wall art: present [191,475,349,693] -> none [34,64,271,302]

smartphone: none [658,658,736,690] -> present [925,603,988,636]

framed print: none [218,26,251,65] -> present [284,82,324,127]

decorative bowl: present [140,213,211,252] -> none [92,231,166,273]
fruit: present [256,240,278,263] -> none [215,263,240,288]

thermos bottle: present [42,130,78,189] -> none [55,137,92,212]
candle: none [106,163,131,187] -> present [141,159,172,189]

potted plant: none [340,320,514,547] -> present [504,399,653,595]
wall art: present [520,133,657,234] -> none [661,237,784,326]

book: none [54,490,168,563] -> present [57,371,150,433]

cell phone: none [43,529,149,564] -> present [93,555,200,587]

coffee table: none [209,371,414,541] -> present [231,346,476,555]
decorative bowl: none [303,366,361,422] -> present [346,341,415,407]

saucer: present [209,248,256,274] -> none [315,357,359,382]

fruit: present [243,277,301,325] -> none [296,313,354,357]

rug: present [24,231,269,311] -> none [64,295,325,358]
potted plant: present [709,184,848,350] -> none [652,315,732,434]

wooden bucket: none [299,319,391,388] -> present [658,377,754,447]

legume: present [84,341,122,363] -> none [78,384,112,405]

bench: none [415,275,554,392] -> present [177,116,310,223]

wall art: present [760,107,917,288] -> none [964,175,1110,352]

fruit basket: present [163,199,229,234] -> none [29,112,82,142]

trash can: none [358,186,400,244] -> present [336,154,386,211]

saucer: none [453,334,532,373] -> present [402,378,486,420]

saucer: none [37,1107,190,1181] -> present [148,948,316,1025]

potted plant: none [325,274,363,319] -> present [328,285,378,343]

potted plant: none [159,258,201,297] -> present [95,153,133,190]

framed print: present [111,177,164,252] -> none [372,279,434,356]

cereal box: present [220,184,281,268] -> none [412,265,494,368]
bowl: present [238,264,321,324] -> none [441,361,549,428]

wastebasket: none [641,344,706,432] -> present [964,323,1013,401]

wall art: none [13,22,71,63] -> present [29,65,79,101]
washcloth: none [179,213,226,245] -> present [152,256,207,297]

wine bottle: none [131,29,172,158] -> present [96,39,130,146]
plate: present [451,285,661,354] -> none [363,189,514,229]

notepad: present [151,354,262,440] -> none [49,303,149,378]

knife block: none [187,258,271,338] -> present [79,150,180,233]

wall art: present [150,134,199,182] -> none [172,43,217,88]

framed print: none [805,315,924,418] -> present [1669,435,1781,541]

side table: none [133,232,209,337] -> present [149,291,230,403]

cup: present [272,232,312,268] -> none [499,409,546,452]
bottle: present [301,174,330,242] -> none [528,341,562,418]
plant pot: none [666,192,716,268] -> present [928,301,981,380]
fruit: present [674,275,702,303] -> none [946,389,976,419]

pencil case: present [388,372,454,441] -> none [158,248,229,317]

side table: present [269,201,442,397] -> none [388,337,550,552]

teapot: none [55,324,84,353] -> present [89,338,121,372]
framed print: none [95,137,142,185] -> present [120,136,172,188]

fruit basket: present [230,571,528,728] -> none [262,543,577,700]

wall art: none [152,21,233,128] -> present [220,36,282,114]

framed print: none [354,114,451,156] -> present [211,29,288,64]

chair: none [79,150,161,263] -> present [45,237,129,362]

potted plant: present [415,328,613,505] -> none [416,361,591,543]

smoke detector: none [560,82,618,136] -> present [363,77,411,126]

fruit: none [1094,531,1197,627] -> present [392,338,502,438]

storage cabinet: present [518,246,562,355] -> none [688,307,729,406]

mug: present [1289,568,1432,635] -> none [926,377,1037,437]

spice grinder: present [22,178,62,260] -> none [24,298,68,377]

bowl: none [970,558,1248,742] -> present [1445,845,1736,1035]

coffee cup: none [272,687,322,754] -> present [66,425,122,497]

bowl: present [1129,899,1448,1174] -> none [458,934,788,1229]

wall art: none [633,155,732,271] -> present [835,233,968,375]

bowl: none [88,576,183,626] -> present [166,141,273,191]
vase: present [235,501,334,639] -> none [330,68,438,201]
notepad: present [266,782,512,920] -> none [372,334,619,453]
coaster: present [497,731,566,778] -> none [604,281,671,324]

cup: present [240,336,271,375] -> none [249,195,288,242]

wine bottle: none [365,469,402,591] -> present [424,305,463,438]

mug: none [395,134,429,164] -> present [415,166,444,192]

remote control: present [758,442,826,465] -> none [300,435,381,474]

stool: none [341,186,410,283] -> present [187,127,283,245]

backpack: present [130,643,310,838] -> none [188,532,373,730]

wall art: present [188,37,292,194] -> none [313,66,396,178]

= HOW TO COMPLETE THIS TASK =
Reproduce the entries above exactly, but only the lines between the line holding "saucer: present [209,248,256,274]" and the line holding "potted plant: none [159,258,201,297]", inclusive.

= WRITTEN REPLY =
saucer: present [209,248,256,274] -> none [315,357,359,382]

fruit: present [243,277,301,325] -> none [296,313,354,357]

rug: present [24,231,269,311] -> none [64,295,325,358]
potted plant: present [709,184,848,350] -> none [652,315,732,434]

wooden bucket: none [299,319,391,388] -> present [658,377,754,447]

legume: present [84,341,122,363] -> none [78,384,112,405]

bench: none [415,275,554,392] -> present [177,116,310,223]

wall art: present [760,107,917,288] -> none [964,175,1110,352]

fruit basket: present [163,199,229,234] -> none [29,112,82,142]

trash can: none [358,186,400,244] -> present [336,154,386,211]

saucer: none [453,334,532,373] -> present [402,378,486,420]

saucer: none [37,1107,190,1181] -> present [148,948,316,1025]

potted plant: none [325,274,363,319] -> present [328,285,378,343]

potted plant: none [159,258,201,297] -> present [95,153,133,190]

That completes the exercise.